Losey v. Losey

221 So. 2d 417
CourtSupreme Court of Florida
DecidedApril 9, 1969
Docket37390
StatusPublished
Cited by19 cases

This text of 221 So. 2d 417 (Losey v. Losey) is published on Counsel Stack Legal Research, covering Supreme Court of Florida primary law. Counsel Stack provides free access to over 12 million legal documents including statutes, case law, regulations, and constitutions.

Bluebook
Losey v. Losey, 221 So. 2d 417 (Fla. 1969).

Opinion

221 So.2d 417 (1969)

Bernice LOSEY, Petitioner,
v.
Dean LOSEY, Ruth Bowers, Howard Losey, Jr., and Howard Losey, Respondents.

No. 37390.

Supreme Court of Florida.

April 9, 1969.
Rehearing Denied May 2, 1969.

Edward A. Perse, of Carey, Dwyer, Austin, Cole & Selwood, Miami, for petitioner.

Starr W. Horton, Miami, for respondents.

DREW, Justice.

The petition for certiorari in this case is directed to a decision of the District Court of Appeal, Third District, 207 So.2d 283, *418 which affirmed a decree quieting title to real property and holding a deed to be void.

● **What to work on**
Say whether each statement agrees with the Losey v. Losey opinion, giving yes or no and quoting the deciding words: (a) A rehearing was granted on May 2, 1969. (b) Starr W. Horton appeared for the respondents. (c) The District Court of Appeal decision under review affirmed a decree that held a deed to be void.

● **Data for analysis**

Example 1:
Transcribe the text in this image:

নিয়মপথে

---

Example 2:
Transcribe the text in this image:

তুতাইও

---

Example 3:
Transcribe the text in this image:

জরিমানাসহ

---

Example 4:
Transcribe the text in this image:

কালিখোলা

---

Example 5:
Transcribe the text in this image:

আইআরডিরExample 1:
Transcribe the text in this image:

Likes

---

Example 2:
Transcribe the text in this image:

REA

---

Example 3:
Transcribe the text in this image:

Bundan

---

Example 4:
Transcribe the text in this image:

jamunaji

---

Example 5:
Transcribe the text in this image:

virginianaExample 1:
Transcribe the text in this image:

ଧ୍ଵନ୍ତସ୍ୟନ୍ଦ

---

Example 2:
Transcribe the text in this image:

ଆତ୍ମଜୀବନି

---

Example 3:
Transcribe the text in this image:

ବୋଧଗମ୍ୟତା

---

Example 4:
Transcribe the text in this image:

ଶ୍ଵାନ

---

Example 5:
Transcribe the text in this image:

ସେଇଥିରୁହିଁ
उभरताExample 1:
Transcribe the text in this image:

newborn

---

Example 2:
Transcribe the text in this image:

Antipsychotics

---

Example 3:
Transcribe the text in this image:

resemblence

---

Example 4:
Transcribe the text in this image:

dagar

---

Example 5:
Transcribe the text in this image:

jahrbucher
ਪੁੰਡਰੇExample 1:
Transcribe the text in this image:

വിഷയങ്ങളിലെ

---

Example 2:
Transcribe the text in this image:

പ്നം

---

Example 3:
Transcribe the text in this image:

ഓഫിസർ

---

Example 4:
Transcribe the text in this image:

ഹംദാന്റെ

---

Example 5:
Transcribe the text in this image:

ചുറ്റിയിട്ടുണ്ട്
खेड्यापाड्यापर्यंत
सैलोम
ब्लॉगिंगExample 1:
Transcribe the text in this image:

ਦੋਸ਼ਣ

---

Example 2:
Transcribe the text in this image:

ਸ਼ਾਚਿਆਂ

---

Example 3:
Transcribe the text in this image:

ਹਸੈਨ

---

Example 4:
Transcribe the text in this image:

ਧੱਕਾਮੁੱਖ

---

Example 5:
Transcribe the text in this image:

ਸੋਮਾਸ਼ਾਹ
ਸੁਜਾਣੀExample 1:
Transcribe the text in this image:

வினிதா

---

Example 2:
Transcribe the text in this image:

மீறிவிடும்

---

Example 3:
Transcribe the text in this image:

● **Answer section**
(a) No: "Rehearing Denied May 2, 1969."
(b) Yes: "Starr W. Horton, Miami, for respondents."
(c) Yes: "affirmed a decree quieting title to real property and holding a deed to be void."